In a promotional video produced by the Salvation Army, a second-grade teacher at Beech Street, Chantal Champagne, said two of the kids in Joy of Reading have made tremendous improvement.
“The (Beech Street) teachers are just blown away by their academic success in such a short period of time,” said Champagne, whose father is program director at the Salvation Army. (I attempted to get input from the school itself, but the school district did not arrange it in time for this article.)
Carey said he grew up in the Manchester area and moved back in 2016 after his younger brother committed suicide. His brother had worked at Beech Street School, and Carey took up an offer by former Beech Street Principal Christine Brennan to work there.

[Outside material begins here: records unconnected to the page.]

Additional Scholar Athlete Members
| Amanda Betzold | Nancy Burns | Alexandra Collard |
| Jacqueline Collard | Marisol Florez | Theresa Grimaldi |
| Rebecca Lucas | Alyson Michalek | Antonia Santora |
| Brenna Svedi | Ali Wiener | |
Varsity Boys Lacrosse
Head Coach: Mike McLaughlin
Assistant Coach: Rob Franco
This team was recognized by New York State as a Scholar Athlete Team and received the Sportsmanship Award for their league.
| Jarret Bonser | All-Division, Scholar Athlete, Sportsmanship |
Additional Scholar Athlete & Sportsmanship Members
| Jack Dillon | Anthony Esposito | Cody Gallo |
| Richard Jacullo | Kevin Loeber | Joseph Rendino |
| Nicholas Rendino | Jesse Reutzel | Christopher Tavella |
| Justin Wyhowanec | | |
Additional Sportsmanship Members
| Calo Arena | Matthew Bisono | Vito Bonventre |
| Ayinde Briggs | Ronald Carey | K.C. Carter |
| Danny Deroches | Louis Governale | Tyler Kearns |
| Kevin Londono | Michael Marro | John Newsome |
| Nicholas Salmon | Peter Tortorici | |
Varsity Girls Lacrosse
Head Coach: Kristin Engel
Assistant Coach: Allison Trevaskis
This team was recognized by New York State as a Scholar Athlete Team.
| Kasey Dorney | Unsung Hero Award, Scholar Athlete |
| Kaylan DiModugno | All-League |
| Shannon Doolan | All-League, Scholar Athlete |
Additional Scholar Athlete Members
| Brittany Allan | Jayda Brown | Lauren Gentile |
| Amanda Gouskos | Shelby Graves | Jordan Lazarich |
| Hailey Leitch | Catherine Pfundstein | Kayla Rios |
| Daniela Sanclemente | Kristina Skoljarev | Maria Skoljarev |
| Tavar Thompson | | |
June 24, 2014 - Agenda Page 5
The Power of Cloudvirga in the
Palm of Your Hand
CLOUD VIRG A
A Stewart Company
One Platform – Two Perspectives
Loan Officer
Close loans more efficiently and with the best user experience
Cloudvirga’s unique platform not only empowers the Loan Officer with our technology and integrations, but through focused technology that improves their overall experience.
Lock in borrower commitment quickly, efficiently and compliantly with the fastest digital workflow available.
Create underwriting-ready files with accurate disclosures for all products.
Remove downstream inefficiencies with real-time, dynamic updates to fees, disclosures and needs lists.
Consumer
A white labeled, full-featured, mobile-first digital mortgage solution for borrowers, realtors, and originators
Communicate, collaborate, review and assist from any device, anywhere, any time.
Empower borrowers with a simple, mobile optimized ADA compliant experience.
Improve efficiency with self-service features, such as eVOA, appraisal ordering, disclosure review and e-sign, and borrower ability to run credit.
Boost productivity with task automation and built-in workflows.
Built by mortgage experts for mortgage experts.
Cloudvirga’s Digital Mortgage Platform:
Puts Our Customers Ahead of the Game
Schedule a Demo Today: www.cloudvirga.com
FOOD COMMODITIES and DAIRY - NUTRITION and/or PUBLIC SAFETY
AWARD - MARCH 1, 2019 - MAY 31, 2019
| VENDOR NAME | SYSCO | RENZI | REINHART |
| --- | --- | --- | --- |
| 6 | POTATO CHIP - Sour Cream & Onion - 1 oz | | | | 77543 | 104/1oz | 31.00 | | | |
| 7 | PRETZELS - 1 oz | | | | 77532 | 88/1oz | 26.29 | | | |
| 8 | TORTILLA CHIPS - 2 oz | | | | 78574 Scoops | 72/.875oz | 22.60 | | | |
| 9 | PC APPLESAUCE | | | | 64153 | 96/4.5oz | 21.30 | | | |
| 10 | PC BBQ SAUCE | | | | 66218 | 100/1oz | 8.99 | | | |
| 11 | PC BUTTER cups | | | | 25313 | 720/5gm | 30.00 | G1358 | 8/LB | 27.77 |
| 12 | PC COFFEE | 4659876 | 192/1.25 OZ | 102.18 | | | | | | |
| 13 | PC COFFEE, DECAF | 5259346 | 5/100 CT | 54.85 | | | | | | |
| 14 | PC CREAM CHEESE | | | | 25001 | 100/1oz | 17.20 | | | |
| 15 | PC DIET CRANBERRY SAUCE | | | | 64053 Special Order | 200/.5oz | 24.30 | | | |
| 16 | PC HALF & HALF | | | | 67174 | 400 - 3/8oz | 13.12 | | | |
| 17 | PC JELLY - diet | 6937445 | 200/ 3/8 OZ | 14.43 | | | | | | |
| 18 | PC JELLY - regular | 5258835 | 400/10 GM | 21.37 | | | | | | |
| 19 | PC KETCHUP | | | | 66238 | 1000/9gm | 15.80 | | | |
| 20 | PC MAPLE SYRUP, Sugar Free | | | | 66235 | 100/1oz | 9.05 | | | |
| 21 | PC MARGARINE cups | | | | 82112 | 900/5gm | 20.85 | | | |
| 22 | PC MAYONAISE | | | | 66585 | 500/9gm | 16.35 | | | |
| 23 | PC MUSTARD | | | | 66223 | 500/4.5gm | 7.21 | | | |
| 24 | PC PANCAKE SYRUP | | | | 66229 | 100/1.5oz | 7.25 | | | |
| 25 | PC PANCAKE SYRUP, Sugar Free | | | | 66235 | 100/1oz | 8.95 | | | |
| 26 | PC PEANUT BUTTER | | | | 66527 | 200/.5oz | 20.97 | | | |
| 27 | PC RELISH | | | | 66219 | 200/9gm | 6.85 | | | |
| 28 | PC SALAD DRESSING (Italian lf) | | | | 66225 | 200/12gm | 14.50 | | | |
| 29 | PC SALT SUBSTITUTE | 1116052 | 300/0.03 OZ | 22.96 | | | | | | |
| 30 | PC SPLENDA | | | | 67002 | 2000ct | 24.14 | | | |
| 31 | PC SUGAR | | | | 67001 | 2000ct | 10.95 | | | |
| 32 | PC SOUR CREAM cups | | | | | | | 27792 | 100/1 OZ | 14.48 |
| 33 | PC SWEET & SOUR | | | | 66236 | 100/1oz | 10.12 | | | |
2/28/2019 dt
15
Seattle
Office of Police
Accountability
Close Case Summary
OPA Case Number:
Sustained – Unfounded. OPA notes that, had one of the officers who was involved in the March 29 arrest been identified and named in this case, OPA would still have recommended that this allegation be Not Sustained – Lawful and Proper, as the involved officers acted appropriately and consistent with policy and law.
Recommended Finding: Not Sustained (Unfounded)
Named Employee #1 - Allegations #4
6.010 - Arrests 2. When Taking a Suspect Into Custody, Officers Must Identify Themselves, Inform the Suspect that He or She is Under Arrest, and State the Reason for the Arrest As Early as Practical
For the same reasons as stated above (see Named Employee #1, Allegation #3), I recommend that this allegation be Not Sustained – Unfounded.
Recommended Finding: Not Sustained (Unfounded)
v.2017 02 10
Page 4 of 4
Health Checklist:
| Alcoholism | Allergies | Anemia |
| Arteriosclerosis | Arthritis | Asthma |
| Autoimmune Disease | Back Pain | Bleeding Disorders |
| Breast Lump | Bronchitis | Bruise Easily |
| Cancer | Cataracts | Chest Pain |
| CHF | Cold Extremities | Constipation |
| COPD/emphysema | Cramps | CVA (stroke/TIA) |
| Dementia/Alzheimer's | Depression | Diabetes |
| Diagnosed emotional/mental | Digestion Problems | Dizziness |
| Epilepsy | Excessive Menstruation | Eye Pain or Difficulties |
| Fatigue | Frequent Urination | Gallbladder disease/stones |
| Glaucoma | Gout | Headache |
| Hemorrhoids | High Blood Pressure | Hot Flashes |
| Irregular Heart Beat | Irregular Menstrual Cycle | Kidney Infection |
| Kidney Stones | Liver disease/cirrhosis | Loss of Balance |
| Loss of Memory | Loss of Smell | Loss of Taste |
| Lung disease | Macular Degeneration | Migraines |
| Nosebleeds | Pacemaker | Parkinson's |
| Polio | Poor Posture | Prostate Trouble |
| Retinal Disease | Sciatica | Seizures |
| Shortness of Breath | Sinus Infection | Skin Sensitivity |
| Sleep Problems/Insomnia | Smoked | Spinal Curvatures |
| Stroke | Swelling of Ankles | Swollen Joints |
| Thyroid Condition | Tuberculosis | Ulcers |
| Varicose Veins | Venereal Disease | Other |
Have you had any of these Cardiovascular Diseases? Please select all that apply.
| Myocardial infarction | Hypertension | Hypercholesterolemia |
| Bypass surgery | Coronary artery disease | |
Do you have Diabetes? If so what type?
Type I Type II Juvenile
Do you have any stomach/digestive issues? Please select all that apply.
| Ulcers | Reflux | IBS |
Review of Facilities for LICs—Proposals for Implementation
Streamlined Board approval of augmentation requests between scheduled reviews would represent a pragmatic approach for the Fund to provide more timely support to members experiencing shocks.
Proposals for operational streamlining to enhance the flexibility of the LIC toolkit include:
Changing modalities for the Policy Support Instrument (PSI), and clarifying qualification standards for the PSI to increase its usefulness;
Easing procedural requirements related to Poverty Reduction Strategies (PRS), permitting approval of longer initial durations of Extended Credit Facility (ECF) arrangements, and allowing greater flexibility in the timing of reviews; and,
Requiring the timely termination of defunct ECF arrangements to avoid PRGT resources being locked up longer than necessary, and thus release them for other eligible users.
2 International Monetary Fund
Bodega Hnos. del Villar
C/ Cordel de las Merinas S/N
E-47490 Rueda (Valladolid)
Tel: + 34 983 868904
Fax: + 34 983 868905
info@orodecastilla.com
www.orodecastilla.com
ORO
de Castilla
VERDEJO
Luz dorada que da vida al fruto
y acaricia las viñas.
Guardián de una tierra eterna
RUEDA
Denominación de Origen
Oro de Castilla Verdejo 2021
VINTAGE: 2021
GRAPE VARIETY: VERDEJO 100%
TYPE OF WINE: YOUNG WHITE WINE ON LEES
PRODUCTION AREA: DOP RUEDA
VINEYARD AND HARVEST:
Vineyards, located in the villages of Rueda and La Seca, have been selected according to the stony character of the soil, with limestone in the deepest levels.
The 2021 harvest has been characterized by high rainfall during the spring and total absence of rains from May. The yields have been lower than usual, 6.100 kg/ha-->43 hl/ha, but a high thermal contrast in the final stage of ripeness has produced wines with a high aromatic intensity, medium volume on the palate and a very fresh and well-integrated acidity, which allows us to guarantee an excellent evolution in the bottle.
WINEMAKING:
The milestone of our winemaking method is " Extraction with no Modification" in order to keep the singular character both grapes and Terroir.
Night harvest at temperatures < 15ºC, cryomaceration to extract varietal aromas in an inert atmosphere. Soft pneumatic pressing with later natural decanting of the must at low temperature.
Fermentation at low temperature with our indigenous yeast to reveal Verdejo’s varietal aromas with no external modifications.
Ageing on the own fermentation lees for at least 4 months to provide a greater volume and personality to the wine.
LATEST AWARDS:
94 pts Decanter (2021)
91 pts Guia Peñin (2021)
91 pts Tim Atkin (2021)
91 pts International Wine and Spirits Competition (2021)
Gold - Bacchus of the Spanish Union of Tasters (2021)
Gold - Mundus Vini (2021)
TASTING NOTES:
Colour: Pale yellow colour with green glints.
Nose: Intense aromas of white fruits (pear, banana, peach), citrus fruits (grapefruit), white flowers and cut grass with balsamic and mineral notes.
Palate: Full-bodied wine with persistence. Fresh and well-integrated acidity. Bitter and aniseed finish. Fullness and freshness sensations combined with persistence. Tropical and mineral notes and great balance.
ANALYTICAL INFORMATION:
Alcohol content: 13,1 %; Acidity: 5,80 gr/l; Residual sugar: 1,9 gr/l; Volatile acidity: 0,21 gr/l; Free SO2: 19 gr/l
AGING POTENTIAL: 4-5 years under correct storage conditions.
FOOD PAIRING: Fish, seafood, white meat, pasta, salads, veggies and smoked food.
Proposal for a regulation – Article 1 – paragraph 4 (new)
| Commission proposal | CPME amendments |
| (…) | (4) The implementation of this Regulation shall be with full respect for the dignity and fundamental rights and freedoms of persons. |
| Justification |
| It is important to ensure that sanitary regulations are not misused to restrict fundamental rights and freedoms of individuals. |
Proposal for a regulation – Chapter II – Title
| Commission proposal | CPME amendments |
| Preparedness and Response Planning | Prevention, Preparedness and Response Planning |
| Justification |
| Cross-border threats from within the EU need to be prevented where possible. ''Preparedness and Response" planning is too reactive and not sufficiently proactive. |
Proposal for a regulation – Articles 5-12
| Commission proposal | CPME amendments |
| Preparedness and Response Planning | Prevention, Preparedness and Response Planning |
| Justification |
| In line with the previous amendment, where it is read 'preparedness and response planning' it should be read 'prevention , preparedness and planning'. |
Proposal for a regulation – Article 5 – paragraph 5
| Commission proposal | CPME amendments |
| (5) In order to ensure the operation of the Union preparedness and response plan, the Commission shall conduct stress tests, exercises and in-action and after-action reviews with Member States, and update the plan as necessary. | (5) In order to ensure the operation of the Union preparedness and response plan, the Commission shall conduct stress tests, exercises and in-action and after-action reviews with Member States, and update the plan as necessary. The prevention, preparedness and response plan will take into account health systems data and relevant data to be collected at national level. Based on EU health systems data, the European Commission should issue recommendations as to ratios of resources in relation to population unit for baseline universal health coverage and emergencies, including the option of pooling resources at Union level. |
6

He creates the materials, such as the Phonics Chant , that he uses.
Halimo Abdi, a middle-school student and volunteer, said the difference between their program and school programs is in the individual attention.
“They (schools) give individual attention, but it depends who they give attention to and who they don’t. Steve wants to help out everyone,” said Abdi.
Hashim Osman, a second-grader, sums it up like this: “We read. We don’t do math. We do different stuff.”
By offering a phonics-based approach, Carey is reviving the phonics/whole language battle of the 1990s. He guesses he learned to read by whole language. He doesn’t remember sounding out words. His parents tell him he quickly picked it up.
He theorizes that children who live in neighborhoods rife with violence, poverty and drug abuse can’t easily pick up literacy. The troubles prompt them to turn off parts of their brains that allow for perception and inquiry, almost as a survival skill, he said.
So as an alternative, he bypasses the part not working and concentrates on phonics and memorization. As a bonus, Kids Cafe provides the safe space for kids to relax and concentrate. And learn. The final mantra in the Phonics Chant:
“We do hard work, and we do it well.”